In the summer of 2005, I had an experience that not only transformed my teaching world but my personal world. I went kicking and screaming, but the four weeks I spent as a participant of Oregon Writer's Project (OWP from here on out) changed my life. I had never had considered myself a writer and would have never considered writing as something I would choose to do in my free time. But now, both of those things are true.
After my first experience of writing and sharing and then more writing, I was hooked. I threw myself into becoming a part of OWP at the local level and they encouraged me. I went to Nashville, Washington D.C., and New York City. I became a part of the advisory board, providing in-service co-taught the summer institute, and organized writing marathons. I had found a teaching home, a place where if I could think of it, it was possible. A place that testing did not reign supreme.

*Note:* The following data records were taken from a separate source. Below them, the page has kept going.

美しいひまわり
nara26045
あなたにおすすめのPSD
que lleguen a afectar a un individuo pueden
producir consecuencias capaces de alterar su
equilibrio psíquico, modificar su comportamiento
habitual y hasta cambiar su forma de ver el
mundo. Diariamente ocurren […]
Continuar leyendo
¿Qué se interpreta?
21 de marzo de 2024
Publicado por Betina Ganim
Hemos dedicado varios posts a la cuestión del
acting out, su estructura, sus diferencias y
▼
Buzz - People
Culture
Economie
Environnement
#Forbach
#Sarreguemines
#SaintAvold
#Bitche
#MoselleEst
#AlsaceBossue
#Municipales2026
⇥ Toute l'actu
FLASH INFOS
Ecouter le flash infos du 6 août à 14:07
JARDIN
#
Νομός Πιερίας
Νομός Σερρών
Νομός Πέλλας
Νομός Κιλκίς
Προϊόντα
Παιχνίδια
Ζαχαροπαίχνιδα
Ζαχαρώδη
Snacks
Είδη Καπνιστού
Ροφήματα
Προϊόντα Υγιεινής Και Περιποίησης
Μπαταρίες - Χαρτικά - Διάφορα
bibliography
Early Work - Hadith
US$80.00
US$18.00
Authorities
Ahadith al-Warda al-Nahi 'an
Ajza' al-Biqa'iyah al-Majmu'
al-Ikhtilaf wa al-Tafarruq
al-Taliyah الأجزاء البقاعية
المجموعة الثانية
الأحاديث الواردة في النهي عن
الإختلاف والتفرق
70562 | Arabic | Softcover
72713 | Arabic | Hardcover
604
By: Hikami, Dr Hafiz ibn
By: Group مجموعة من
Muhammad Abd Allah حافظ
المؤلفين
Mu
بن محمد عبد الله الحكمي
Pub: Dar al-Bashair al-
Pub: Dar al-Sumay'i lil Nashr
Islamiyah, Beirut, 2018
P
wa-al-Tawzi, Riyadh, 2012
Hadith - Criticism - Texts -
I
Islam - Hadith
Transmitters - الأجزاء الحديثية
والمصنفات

A place I found my voice and helped me teach my students to find theirs. It was nothing short of magical.
Then through a series of events, some of the them fortunate (Taelin) and others less fortunate, I took a break from OWP. I hoped that as Taelin got older and I became a little wiser that I would find my way back. I wasn't sure what my role would be, but I hoped that I would find a way to become a part of something that had given me so much.
Today, I found my way back. I attended the visioning retreat (which might sound like I was expected to smoke some illegal substance..which I wasn't) to celebrate the work that has been done and discuss what was next for the site. It didn't take long to feel like I was with old friends even though much of the group where people I didn't know. There is a special bond that people share, something that can't really be explained to someone that hasn't been a part of it. Whatever it is, the feeling is recreated instantly when you put a group of writing project people together. It took maybe 5 minutes of being part of the group today and I realized how much I missed it.
I have a couple of ideas swirling in my head about what is next. I am not sure I am ready to share them yet because I have a tendency to bite off more than I can chew, but I know one thing for sure....OWP, old friend, I am back.
Oh!! you should do NaNoWriMo!! Charlie participates every November, and has a start to a really great novel because of it. (Help me pester him to finish it!!)